Against Louisville, Miami scored on a pair of 75-yard plays — one on the ground and one in the air — during which Lashlee set up the defense, using an identical formation that previously had gone elsewhere.
“We knew these plays were going to be open,” Miami tight end Brevin Jordan said. “We were just waiting for the right time to call them.”
Miami, which disappointed last season at 6-7, has been revitalized by several transfers, including quarterback D’Eriq King, kicker Jose Borregales and defensive ends Quincy Roche and Jaelan Phillips.
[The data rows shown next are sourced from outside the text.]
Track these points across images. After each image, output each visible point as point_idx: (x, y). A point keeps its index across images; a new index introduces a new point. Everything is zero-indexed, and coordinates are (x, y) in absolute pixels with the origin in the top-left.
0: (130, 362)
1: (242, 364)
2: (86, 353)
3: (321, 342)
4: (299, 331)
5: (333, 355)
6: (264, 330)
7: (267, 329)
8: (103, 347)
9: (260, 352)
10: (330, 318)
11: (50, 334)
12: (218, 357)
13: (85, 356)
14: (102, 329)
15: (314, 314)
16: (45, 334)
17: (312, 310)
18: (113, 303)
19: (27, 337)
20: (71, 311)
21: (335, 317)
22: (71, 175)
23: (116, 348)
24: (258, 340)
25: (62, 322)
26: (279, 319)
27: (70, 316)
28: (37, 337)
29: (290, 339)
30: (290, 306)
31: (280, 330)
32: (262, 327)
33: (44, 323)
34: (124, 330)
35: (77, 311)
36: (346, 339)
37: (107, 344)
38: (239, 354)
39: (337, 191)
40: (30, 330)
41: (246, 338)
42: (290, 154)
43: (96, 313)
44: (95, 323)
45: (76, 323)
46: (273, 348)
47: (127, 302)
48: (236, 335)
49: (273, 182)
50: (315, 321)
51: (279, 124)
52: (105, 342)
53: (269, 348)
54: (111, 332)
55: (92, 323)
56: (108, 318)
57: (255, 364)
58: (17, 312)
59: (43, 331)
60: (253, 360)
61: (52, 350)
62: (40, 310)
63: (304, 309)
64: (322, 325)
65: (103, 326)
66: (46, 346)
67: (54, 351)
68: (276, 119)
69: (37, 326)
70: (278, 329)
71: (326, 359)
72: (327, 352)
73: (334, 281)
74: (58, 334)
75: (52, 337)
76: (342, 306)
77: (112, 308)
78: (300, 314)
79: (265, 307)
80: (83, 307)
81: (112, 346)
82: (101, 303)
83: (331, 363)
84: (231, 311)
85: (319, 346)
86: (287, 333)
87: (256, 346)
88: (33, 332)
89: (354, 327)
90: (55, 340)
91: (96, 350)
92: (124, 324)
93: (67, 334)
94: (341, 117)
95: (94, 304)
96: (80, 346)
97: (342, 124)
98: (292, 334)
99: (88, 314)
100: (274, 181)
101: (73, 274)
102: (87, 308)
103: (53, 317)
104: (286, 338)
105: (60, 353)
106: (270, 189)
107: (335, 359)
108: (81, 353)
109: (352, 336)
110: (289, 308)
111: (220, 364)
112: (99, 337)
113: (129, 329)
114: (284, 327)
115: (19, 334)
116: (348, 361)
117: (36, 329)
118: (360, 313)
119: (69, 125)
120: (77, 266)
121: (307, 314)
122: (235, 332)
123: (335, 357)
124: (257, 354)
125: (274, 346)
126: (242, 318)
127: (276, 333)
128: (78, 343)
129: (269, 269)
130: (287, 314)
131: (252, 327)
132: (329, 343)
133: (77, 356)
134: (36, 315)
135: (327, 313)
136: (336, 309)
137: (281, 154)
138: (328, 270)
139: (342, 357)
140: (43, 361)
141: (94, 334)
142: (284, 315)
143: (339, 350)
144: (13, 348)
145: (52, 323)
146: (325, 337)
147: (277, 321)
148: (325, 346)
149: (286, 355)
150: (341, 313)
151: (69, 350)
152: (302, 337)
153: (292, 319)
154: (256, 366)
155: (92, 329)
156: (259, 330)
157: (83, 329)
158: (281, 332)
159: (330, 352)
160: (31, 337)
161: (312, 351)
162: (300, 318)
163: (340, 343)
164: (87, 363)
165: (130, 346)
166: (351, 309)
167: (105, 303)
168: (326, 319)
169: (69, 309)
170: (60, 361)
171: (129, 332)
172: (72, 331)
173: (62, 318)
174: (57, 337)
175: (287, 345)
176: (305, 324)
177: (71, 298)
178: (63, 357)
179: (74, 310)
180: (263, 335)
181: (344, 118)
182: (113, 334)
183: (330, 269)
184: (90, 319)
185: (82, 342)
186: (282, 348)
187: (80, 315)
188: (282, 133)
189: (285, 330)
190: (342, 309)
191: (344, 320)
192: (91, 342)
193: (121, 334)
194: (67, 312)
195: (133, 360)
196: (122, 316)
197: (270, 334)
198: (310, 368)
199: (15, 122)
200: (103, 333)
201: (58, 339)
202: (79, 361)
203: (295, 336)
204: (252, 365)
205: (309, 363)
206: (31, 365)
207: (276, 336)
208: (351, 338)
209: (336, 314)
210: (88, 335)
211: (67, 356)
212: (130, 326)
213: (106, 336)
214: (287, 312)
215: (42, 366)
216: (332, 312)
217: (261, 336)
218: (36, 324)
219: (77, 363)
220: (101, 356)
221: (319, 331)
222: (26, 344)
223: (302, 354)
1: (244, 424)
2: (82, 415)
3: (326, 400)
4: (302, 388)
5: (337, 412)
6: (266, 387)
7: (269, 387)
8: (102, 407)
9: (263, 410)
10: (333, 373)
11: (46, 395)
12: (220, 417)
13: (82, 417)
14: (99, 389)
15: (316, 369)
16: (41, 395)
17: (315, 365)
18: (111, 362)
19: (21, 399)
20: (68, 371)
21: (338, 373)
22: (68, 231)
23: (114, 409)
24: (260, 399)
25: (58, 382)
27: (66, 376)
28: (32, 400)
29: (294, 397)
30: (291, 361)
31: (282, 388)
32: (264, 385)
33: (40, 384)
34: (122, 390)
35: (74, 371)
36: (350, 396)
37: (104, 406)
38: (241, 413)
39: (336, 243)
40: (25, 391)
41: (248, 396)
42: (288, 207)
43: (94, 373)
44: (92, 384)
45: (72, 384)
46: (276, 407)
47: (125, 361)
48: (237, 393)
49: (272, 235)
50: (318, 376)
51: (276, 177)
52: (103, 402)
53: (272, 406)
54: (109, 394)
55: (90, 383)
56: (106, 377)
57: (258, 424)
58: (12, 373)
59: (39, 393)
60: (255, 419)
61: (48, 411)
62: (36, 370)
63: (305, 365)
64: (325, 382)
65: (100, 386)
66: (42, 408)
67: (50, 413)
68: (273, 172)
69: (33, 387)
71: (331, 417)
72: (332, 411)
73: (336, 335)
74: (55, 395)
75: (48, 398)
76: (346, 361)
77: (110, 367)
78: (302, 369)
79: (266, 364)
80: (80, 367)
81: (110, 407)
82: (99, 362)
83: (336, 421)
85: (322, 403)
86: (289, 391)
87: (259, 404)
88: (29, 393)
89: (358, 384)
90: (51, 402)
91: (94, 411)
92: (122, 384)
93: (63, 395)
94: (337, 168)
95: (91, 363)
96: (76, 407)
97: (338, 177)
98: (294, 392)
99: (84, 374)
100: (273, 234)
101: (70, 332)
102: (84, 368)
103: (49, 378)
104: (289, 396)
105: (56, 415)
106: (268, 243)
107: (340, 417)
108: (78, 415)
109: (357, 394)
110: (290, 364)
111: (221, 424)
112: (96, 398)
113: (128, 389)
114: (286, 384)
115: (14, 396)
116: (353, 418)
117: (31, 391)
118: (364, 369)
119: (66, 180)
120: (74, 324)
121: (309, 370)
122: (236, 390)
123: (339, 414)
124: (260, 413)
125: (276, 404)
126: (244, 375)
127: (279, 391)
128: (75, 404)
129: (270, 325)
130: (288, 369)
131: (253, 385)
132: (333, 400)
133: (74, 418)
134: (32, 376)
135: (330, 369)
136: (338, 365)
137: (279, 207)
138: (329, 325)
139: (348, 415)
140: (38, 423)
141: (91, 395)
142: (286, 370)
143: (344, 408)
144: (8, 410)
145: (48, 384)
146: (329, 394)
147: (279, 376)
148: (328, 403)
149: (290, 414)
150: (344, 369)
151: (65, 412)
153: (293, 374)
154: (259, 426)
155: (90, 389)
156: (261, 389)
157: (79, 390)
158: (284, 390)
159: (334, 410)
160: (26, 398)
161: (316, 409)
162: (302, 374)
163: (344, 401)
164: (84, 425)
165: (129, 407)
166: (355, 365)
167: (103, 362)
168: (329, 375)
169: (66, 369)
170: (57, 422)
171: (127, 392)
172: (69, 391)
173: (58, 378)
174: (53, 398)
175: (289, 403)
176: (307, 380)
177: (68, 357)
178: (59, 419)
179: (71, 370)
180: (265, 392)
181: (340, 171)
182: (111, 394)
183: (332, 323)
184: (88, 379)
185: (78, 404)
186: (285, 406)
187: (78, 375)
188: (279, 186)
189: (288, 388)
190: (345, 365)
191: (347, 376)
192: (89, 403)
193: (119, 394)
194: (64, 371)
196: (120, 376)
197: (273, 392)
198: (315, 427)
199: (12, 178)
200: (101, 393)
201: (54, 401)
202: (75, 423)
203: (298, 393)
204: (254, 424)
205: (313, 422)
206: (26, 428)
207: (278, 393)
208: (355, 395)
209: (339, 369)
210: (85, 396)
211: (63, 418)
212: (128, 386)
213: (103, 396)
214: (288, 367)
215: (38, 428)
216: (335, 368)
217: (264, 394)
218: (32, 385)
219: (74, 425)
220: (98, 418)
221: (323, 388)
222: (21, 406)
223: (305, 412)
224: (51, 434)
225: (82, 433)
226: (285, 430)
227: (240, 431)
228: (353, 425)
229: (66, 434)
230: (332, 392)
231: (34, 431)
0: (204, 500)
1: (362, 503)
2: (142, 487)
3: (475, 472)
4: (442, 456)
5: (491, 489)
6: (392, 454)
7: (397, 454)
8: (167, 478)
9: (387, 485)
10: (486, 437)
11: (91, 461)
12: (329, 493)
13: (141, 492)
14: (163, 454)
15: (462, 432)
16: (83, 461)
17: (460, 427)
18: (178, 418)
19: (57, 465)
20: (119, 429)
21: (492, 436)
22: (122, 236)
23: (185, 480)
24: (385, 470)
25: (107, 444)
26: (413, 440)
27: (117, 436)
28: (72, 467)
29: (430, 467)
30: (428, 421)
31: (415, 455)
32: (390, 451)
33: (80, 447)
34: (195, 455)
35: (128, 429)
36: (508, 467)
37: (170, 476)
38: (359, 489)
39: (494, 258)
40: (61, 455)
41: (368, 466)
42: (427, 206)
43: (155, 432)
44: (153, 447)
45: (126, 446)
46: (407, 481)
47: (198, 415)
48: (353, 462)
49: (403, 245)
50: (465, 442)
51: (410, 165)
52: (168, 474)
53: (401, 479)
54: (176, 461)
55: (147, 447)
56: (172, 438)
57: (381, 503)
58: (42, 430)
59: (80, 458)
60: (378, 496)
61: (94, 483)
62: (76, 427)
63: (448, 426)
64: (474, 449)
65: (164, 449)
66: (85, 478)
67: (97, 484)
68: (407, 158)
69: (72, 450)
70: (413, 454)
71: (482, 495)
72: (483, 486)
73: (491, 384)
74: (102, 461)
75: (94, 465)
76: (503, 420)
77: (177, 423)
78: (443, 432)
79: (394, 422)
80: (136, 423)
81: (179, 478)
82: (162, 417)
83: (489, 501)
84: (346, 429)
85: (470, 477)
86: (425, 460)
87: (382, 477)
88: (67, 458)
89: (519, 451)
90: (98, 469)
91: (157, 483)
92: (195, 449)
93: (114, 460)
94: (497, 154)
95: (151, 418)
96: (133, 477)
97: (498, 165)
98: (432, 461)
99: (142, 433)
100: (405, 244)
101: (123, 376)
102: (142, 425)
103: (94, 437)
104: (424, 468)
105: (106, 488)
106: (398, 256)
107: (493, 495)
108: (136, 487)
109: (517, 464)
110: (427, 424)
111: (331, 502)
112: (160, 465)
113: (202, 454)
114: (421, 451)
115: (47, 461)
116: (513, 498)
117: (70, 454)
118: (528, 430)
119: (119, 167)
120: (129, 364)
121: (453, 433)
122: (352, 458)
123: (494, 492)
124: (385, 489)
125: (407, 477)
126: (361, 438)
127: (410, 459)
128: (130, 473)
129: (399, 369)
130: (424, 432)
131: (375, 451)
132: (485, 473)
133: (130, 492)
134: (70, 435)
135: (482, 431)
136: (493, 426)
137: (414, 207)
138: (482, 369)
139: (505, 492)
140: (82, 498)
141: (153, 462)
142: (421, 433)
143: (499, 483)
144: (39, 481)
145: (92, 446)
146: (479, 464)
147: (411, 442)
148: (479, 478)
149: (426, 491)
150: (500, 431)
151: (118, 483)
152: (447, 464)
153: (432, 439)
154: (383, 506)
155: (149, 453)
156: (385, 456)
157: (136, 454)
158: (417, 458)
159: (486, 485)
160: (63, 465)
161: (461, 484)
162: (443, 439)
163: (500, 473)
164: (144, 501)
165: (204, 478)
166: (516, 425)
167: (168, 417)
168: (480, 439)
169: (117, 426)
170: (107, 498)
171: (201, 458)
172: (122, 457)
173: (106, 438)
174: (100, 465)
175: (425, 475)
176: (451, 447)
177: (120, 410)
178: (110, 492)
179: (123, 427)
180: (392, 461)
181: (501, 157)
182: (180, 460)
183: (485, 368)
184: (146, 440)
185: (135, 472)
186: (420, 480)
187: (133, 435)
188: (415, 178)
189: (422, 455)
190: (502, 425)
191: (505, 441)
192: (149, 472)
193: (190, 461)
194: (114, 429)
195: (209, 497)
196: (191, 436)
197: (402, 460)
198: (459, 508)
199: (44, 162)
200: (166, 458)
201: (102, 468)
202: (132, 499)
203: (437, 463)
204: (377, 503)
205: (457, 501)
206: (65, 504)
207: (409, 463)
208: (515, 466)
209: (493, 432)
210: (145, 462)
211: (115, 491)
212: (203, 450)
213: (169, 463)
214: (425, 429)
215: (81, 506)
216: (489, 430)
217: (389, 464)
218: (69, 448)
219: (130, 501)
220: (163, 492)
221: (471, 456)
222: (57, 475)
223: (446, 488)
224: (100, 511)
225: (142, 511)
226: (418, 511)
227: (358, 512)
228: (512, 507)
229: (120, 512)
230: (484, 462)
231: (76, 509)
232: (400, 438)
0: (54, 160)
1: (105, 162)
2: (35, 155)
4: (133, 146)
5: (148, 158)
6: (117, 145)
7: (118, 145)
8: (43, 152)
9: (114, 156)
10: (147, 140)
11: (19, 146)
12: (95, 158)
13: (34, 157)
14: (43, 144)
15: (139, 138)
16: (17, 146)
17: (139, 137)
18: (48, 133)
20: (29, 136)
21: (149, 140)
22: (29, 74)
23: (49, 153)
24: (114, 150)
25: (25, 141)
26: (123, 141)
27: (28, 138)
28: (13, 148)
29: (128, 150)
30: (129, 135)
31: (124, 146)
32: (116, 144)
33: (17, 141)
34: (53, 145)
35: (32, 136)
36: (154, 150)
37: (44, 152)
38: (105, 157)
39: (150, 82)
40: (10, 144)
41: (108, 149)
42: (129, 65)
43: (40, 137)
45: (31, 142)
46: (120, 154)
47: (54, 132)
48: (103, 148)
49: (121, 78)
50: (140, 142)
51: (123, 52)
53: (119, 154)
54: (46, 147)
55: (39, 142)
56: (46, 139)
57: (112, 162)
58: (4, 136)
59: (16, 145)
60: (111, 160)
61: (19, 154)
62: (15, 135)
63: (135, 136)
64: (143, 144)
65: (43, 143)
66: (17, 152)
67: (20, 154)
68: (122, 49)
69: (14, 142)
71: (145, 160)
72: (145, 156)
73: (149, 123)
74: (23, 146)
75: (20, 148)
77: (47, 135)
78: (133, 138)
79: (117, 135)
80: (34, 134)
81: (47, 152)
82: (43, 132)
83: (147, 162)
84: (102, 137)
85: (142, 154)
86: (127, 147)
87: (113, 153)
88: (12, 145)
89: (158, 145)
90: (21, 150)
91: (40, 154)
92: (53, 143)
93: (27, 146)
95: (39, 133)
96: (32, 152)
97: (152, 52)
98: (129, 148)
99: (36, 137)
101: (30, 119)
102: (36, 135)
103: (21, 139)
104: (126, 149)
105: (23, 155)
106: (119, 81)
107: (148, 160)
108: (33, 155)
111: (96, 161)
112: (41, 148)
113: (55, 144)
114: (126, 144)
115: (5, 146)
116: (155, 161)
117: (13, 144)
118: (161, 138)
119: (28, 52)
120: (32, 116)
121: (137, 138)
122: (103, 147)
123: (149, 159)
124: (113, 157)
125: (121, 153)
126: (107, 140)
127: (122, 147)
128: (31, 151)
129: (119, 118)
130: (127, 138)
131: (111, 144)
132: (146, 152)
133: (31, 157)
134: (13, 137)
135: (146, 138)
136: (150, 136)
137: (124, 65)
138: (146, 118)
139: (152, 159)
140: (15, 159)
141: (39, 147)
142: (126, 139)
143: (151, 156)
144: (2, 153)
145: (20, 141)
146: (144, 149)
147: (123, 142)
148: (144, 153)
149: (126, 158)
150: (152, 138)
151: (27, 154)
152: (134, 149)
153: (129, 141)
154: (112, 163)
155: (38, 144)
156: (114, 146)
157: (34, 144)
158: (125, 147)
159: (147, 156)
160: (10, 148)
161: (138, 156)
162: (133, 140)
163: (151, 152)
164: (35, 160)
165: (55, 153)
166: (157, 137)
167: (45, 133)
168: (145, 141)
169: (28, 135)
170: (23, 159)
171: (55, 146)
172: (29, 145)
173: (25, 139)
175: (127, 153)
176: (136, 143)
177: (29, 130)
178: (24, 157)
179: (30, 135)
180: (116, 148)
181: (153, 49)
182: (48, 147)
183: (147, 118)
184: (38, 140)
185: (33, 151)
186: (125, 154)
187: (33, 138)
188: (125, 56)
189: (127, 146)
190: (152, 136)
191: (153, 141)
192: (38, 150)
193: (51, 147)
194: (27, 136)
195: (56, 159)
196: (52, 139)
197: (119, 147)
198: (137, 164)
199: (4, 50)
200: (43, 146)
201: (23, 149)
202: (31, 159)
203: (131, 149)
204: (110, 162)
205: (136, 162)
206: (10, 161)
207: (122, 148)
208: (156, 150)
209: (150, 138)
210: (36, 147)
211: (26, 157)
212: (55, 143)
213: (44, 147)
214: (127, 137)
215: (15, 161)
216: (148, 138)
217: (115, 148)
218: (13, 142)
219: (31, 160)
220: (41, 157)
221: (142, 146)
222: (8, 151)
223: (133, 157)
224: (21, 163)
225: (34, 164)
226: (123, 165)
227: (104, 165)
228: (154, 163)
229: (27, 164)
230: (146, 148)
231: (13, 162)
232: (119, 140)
King has emerged as a team leader as a dual-threat player. In a 31-14 season-opening win over UAB, King ran for 83 yards and a TD. Against Louisville, he showed off his arm, passing for 325 yards and three touchdowns.
Borregales has been a revelation, scoring 17 points against Louisville, including field goals of 57 and 48 yards. The Hurricanes certainly could have used his leg last season, when their kickers missed eight of their 20 field goal attempts as Miami lost five games by a touchdown or less.
Roche, meantime, has brought a speed rush to the ‘Canes, after recording 13 sacks for Temple last season. Phillips, a former UCLA Bruin, has already shown to be been effective against both the run and pass this season in the Miami defense.
The other big improvement for Miami is its offensive line, which allowed just three sacks in two games under new line coach Garin Justice. Last year, Miami quarterbacks were sacked 51 times.
FSU’s most dangerous weapon is wide receiver Tamorrion Terry. The 6-4, 210-pound junior. He caught 60 passes last year for 1,188 yards and nine TDs. But with Cam Akers off to the NFL, the Seminoles’ running game appears to be diminished. Texas A&M transfer Jashaun Corbin was held to 18 yards on six carries against Georgia Tech, although he caught eight passes for 55 yards.
Injuries have hurt FSU, and three starters are questionable for Miami, affecting the Seminoles offensive line, defensive line and secondary.
One key factor, potentially, is the Seminoles’ ability to block kicks. Against Georgia Tech, they blocked three kicks — two field goals, both by All-American defensive tackle Marvin Wilson, and an extra point.